[Multi-frame object listings]
|---|

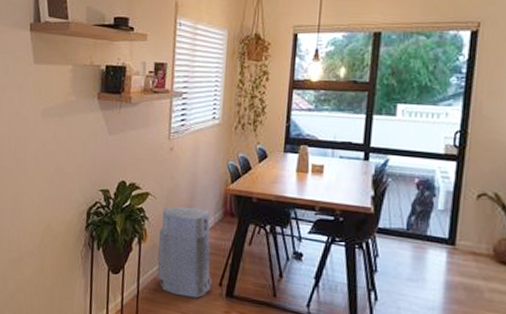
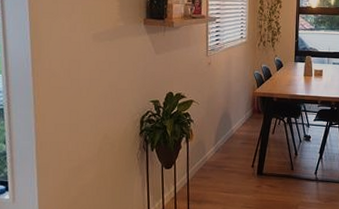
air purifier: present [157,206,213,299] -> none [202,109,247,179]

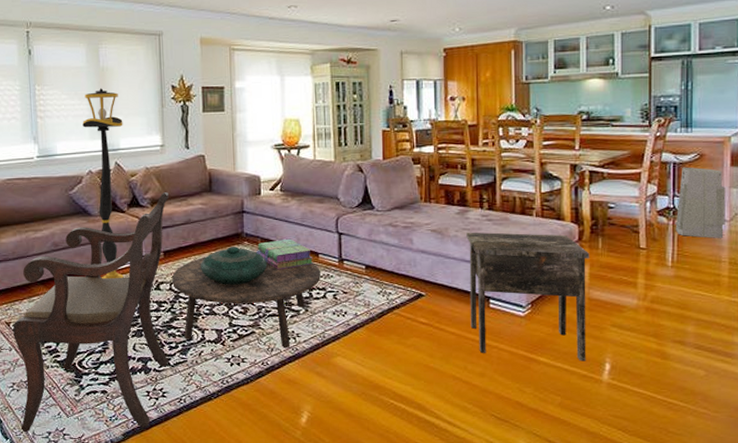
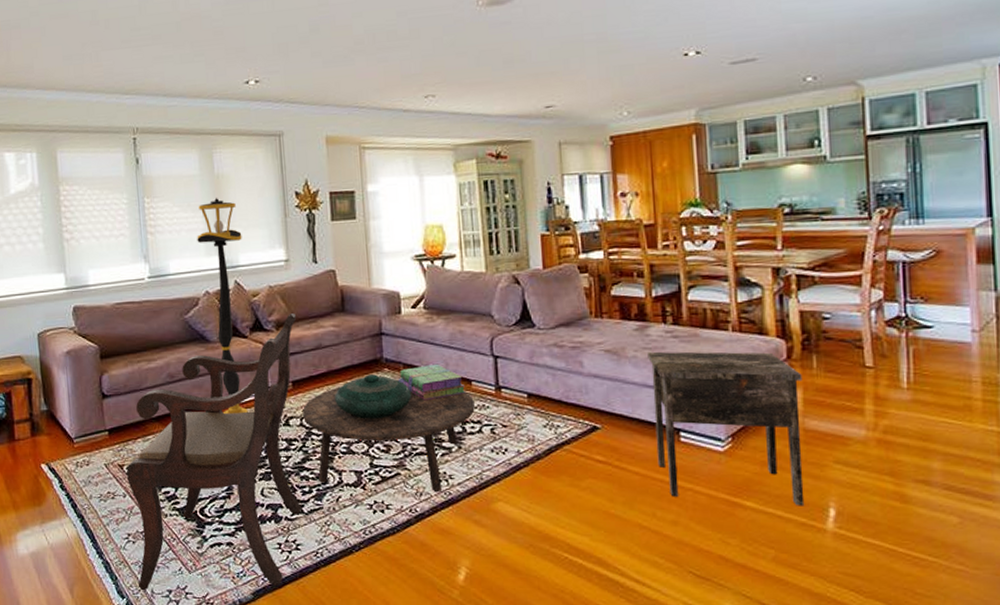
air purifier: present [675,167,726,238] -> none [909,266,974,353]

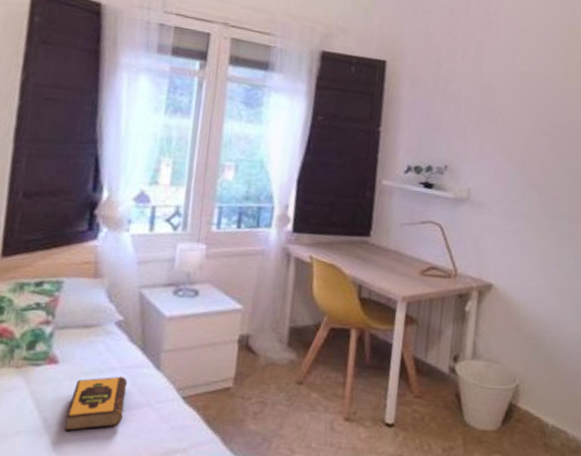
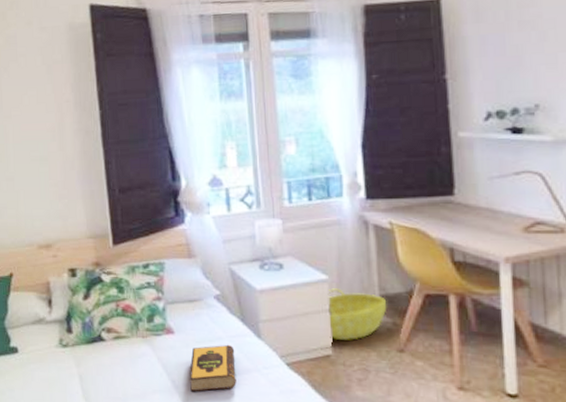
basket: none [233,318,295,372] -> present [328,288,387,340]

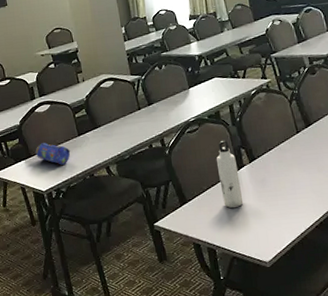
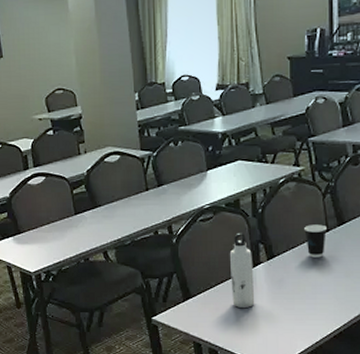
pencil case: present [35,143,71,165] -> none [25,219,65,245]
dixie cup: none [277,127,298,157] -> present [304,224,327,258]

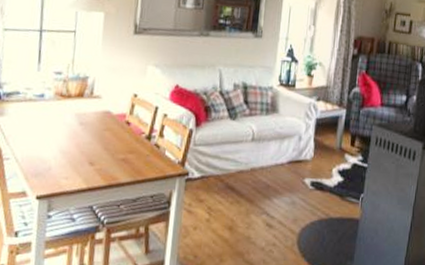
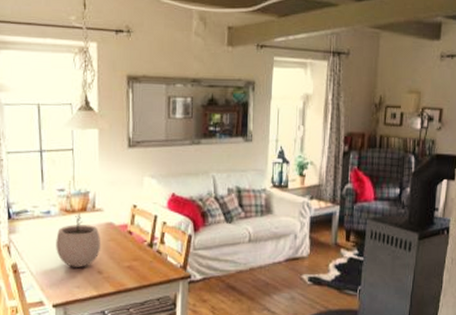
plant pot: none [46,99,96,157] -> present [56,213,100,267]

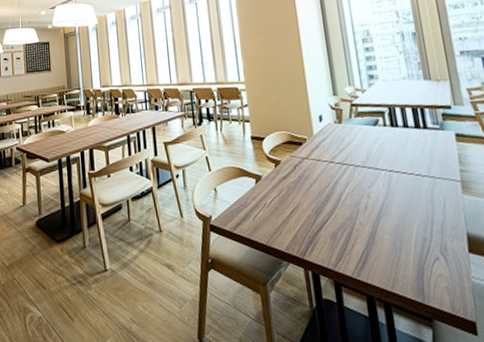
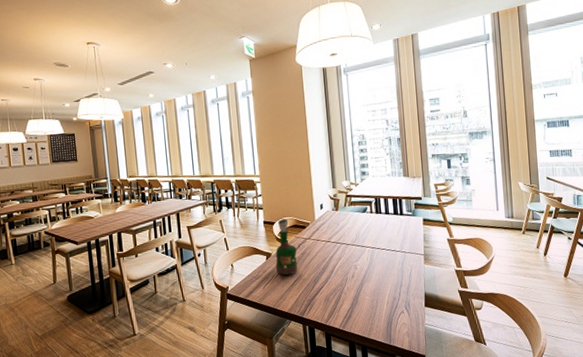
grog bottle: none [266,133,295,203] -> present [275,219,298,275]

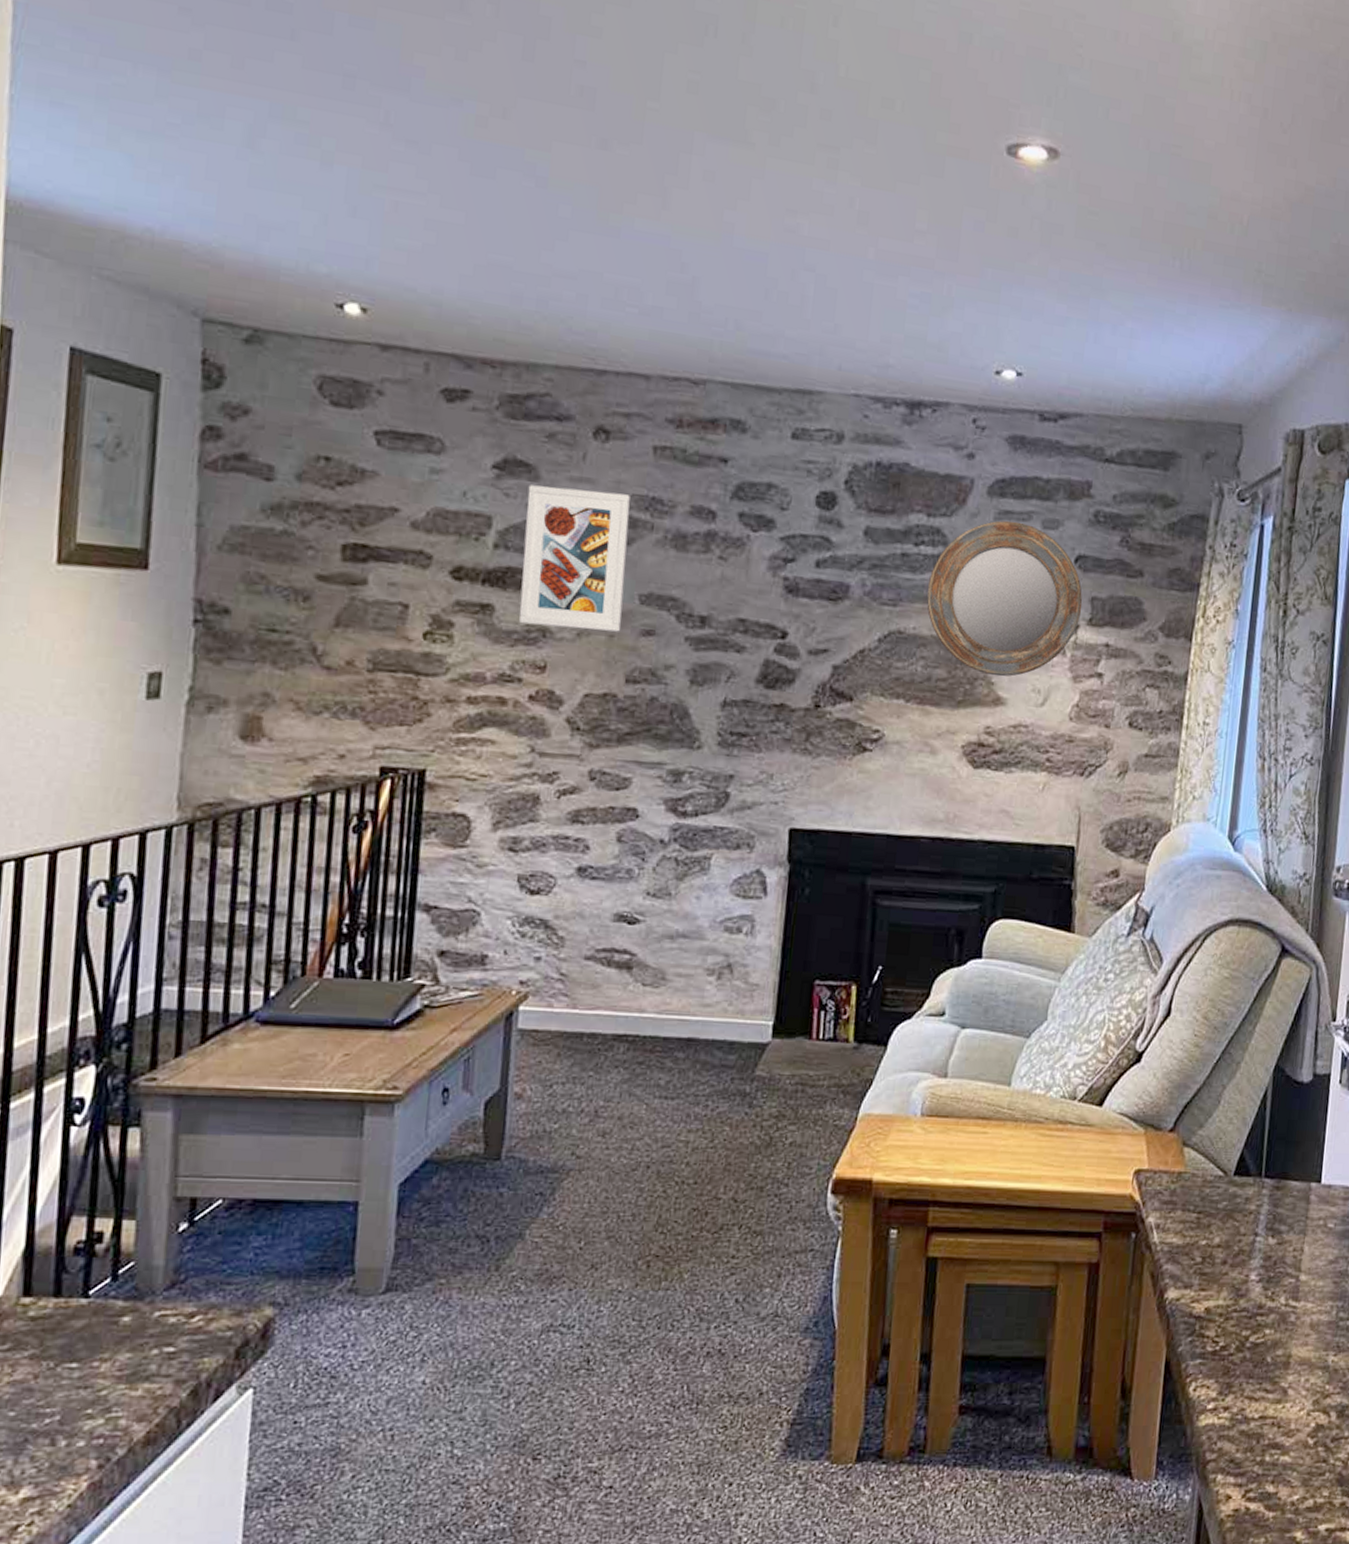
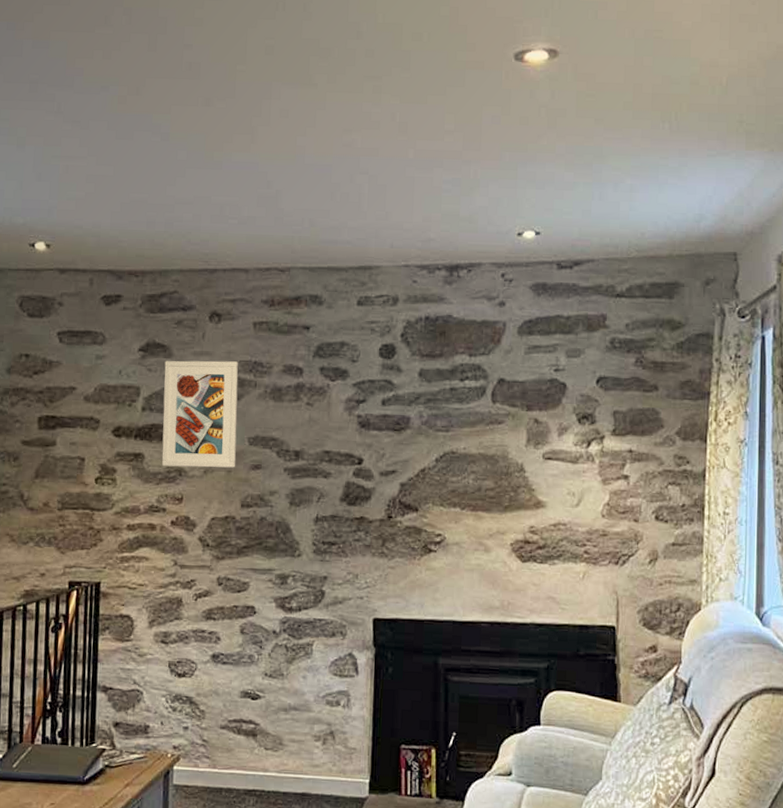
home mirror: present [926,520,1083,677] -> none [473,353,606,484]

|---|

In the copy, include all records verbatim but no images.

Written reply =
air purifier: present [157,206,213,299] -> none [202,109,247,179]

air purifier: present [675,167,726,238] -> none [909,266,974,353]

basket: none [233,318,295,372] -> present [328,288,387,340]

pencil case: present [35,143,71,165] -> none [25,219,65,245]
dixie cup: none [277,127,298,157] -> present [304,224,327,258]

plant pot: none [46,99,96,157] -> present [56,213,100,267]

grog bottle: none [266,133,295,203] -> present [275,219,298,275]

home mirror: present [926,520,1083,677] -> none [473,353,606,484]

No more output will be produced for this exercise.